It's been almost 50 years since civil rights leader Martin Luther King, Jr. was killed. And while civil disobedience remains a common course of action in response to ongoing issues of social justice, it has also changed. To find out how activism has evolved in the decades since MLK Jr., Take Two's A Martinez spoke with Funmilola Fagbamila, an instructor of Pan-African Studies at Cal State L.A.
MLK Jr.'s brand of activism
King embodied a type of nonviolent civil disobedience founded on love, on this belief that there is something that is linking all of humankind. So there should be a kindness pushing forward for a better world, a faith in humanity but also critical of the actions of human beings that bring about injustice, so not a blind faith but an informed faith.
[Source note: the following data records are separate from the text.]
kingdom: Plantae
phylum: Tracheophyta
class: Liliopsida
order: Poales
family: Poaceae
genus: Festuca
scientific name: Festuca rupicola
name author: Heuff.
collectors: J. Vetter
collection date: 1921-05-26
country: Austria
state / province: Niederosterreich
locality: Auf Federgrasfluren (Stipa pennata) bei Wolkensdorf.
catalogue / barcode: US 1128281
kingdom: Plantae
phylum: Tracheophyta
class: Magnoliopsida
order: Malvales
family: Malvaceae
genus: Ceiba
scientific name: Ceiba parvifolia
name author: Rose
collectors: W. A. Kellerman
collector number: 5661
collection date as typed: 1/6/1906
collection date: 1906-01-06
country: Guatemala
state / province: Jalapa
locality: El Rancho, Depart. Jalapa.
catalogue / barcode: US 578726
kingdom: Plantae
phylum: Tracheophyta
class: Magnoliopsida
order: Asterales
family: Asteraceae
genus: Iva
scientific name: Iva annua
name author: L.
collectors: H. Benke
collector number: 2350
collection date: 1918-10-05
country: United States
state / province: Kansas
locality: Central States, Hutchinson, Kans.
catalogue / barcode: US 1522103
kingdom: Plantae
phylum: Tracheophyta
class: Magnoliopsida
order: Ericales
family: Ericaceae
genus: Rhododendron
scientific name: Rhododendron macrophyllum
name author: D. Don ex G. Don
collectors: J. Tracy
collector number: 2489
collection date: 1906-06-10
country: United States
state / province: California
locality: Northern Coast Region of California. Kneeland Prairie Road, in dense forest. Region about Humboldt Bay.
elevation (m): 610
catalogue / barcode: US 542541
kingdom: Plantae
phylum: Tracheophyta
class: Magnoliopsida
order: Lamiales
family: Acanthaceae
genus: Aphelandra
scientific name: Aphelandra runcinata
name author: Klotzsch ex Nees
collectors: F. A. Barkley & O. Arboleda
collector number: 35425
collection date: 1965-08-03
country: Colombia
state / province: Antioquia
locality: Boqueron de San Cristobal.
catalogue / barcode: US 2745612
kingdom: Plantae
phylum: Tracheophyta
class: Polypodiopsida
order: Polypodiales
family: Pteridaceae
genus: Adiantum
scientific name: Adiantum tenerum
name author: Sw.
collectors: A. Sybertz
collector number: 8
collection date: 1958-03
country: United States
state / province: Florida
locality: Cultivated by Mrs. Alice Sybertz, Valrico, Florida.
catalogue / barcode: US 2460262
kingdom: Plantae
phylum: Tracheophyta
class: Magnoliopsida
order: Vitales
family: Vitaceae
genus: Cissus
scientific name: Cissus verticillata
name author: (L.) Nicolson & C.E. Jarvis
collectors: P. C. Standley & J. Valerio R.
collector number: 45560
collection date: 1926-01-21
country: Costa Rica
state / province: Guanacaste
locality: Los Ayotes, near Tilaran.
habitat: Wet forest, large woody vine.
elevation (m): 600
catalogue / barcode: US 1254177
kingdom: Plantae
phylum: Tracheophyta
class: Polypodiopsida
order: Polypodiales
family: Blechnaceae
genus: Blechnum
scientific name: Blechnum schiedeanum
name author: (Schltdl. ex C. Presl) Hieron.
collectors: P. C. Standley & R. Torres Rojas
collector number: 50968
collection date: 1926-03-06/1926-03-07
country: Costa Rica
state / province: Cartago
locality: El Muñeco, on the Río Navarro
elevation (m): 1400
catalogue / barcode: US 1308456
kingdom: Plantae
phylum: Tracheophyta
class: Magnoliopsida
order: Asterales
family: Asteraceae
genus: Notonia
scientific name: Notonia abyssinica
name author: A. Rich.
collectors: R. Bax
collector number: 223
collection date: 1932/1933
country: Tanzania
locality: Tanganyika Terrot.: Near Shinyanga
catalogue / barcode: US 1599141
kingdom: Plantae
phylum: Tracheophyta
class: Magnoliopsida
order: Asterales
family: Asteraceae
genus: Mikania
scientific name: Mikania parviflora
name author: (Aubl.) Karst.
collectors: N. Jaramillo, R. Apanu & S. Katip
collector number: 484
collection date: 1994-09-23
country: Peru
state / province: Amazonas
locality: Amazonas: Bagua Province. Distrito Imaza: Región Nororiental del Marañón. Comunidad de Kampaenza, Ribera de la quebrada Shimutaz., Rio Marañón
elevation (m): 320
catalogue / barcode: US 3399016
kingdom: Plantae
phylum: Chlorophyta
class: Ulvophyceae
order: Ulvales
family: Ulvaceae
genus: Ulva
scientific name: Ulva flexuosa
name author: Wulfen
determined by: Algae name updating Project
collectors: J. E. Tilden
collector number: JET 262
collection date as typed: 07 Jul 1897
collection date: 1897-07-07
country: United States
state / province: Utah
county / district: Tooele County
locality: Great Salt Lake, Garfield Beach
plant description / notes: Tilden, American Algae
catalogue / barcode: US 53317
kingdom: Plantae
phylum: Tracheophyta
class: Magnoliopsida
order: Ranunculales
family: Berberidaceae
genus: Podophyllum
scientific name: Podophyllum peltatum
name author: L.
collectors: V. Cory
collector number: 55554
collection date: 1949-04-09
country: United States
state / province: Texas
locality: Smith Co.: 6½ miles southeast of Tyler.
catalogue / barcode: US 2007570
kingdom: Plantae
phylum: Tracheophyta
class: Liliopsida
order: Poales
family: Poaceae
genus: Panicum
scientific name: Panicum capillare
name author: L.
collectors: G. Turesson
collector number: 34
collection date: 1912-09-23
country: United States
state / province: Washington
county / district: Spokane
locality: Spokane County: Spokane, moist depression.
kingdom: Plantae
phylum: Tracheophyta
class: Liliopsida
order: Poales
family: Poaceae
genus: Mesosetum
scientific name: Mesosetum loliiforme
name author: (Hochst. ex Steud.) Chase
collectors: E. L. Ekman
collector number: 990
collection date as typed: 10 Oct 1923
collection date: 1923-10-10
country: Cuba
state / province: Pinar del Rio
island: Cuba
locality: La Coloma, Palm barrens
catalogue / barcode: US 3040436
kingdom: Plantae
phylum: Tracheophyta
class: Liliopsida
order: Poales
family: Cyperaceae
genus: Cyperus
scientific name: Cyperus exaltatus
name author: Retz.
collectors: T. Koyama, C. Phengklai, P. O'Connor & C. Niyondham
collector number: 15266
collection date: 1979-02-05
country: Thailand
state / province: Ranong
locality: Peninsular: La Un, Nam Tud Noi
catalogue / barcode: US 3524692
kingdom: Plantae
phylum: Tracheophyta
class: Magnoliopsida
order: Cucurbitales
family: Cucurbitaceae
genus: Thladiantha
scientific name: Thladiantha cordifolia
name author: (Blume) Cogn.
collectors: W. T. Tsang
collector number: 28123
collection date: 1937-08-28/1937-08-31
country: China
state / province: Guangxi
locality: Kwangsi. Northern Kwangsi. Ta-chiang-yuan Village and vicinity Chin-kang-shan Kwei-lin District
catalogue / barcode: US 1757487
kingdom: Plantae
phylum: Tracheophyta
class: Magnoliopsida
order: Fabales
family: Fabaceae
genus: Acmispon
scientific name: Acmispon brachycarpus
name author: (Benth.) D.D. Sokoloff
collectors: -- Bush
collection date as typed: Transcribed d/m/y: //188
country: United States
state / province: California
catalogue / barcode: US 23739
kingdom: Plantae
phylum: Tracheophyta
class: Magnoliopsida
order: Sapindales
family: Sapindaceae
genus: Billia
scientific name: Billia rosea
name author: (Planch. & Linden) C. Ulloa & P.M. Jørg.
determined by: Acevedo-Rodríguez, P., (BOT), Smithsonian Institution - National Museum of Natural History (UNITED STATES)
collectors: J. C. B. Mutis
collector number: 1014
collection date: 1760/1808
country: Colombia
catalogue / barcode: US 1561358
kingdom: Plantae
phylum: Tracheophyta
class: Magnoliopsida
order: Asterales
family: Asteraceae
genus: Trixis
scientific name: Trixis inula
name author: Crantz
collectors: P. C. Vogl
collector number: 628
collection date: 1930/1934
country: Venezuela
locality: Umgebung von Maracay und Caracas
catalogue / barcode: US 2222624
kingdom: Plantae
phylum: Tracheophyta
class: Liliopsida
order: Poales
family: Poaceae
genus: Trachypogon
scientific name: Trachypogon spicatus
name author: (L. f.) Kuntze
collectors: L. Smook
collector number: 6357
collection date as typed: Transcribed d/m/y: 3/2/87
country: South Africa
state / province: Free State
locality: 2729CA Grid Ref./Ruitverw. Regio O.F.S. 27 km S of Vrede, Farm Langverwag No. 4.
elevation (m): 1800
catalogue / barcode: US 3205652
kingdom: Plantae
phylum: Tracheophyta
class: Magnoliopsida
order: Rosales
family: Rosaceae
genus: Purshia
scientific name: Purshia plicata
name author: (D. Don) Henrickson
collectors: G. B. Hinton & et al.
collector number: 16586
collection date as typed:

How today's activism is different
It's not all that different. I think that in the popular imagination there is this kind of deep difference created in terms of what activists and organizers of today are engaging in in terms of their civil disobedience and their nonviolent actions. It's put against this backdrop of what happened in the Civil Rights Movement. There are more similarities than there are differences.
How activism has evolved
We don't want to make the same mistakes. King and the rest of the organizers engaged in the Civil Rights Movement, they realized that they engaged in certain tactics, whether it was marching, sit ins, boycotts. They recognized some of their tactics were effective and there were things they could have done better. As students of the Civil Rights Movement and the black power movement following that, we recognize there are things to keep and things to leave... We take what's effective and leave what no longer serves the time.
What parts of MLK activism seem antiquated today
I wouldn't lean toward the tactics but the ideologies that informed who was engaging in the resistance of the time. What we have left is a type of respectability politic that sometimes and oftentimes informed the way that Civil Rights leaders went about recruiting who would be in these movements.
What I mean by that is that during the Civil Rights Movement there was an unspoken sentiment that the people would be proper representatives of the black people in this country. They would be churchgoing, Christian, straight. So we've moved away from that, realizing that specifically if we're talking about the movement for black lives that blackness is a complex thing.
What MLK Jr. would think of today's Black Lives Matter and NFL protests
I think he would be in support. There's a characterization of Dr. King as this American hero, this nonviolent American hero that was advocating love that would be shaming the resistance movements of today. The truth is that in Dr. King's time he was not lauded as an American hero. He was demonized in much of the way that a lot of the organizers of today are. He was called anti-American by a lot of people. He was a disruption, a nuisance, pushing for change that was not of the time. This is the same characterization we get in the movement for black lives, of people resisting what's happening with DACA at this particular moment in immigration, so I think King would be supportive.
How activists can balance lessons of the past but push their message forward
This idea if they could only be more like Dr. King, I think oftentimes that critique comes from those who don't really know what the ideas of Dr. King were. Something we also don't necessarily address is the way his ideology shifted toward the end of his life, the way he had more radical notions about critiquing economic systems. We don't want to address that aspect of MLK's legacy because it's less comfortable. But what we would take from King's lessons, it would be using that which was effective. We know that nonviolent civil disobedience is very effective for particular efforts.